Search code examples
linuxmultithreadingsocketsscalability

Does the Thundering Herd Problem exist on Linux anymore?


Many Linux/Unix programming books and tutorials speak about the "Thundering Herd Problem" which happens when multiple threads or forks are blocked on a select() call waiting for readability of a listening socket. When the connection comes in, all threads and forks are woken up but only one "wins" with a successful call to accept(). In the meantime, a lot of CPU time is wasted waking up all the threads/forks for no reason.
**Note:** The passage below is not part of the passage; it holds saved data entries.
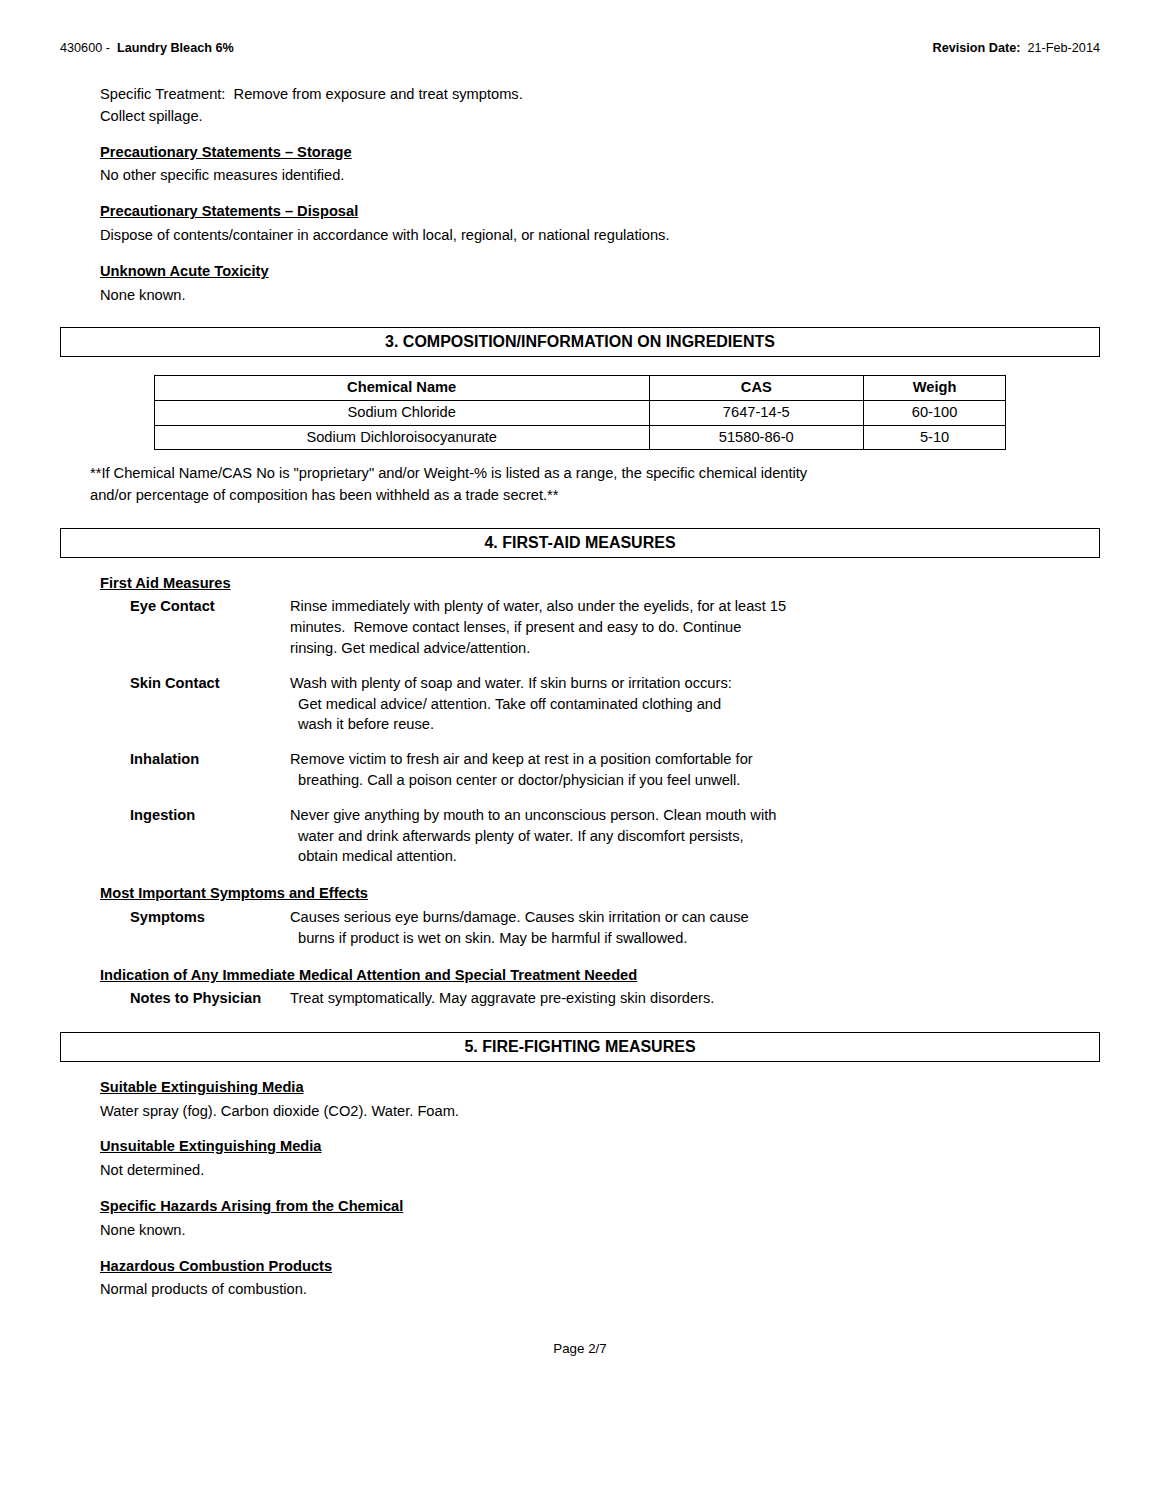430600 - Laundry Bleach 6%
Revision Date: 21-Feb-2014
Specific Treatment: Remove from exposure and treat symptoms.
Collect spillage.
Precautionary Statements – Storage
No other specific measures identified.
Precautionary Statements – Disposal
Dispose of contents/container in accordance with local, regional, or national regulations.
Unknown Acute Toxicity
None known.
3. COMPOSITION/INFORMATION ON INGREDIENTS
| Chemical Name | CAS | Weigh |
| --- | --- | --- |
| Sodium Chloride | 7647-14-5 | 60-100 |
| Sodium Dichloroisocyanurate | 51580-86-0 | 5-10 |
**If Chemical Name/CAS No is "proprietary" and/or Weight-% is listed as a range, the specific chemical identity
and/or percentage of composition has been withheld as a trade secret.**
4. FIRST-AID MEASURES
First Aid Measures
Eye Contact
Rinse immediately with plenty of water, also under the eyelids, for at least 15
minutes. Remove contact lenses, if present and easy to do. Continue
rinsing. Get medical advice/attention.
Skin Contact
Wash with plenty of soap and water. If skin burns or irritation occurs:
Get medical advice/ attention. Take off contaminated clothing and
wash it before reuse.
Inhalation
Remove victim to fresh air and keep at rest in a position comfortable for
breathing. Call a poison center or doctor/physician if you feel unwell.
Ingestion
Never give anything by mouth to an unconscious person. Clean mouth with
water and drink afterwards plenty of water. If any discomfort persists,
obtain medical attention.
Most Important Symptoms and Effects
Symptoms
Causes serious eye burns/damage. Causes skin irritation or can cause
burns if product is wet on skin. May be harmful if swallowed.
Indication of Any Immediate Medical Attention and Special Treatment Needed
Notes to Physician
Treat symptomatically. May aggravate pre-existing skin disorders.
5. FIRE-FIGHTING MEASURES
Suitable Extinguishing Media
Water spray (fog). Carbon dioxide (CO2). Water. Foam.
Unsuitable Extinguishing Media
Not determined.
Specific Hazards Arising from the Chemical
None known.
Hazardous Combustion Products
Normal products of combustion.
Page 2/7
I noticed a project which provides a "fix" for this problem in the linux kernel, but this is a very old patch.

I think there are two variants; One where each fork does select() and then accept(), and one that just does accept().

Do modern Unix/Linux kernels still have the Thundering Herd Problem in both these cases or only the "select() then accept()" version?


Solution

  • It's there and it's real. See this issue that we are seeing in uwsgi: https://github.com/unbit/uwsgi/issues/2611

    If I disable the --thunder-lock option in uwsgi, that means uwsgi won't be using right api/locking mechanism of system. In that case during my peak load I could see lot of context switch and lot of time wasted. Consistent high response time of my application. (I am talking 1 Lac request per min on my server) at this moment.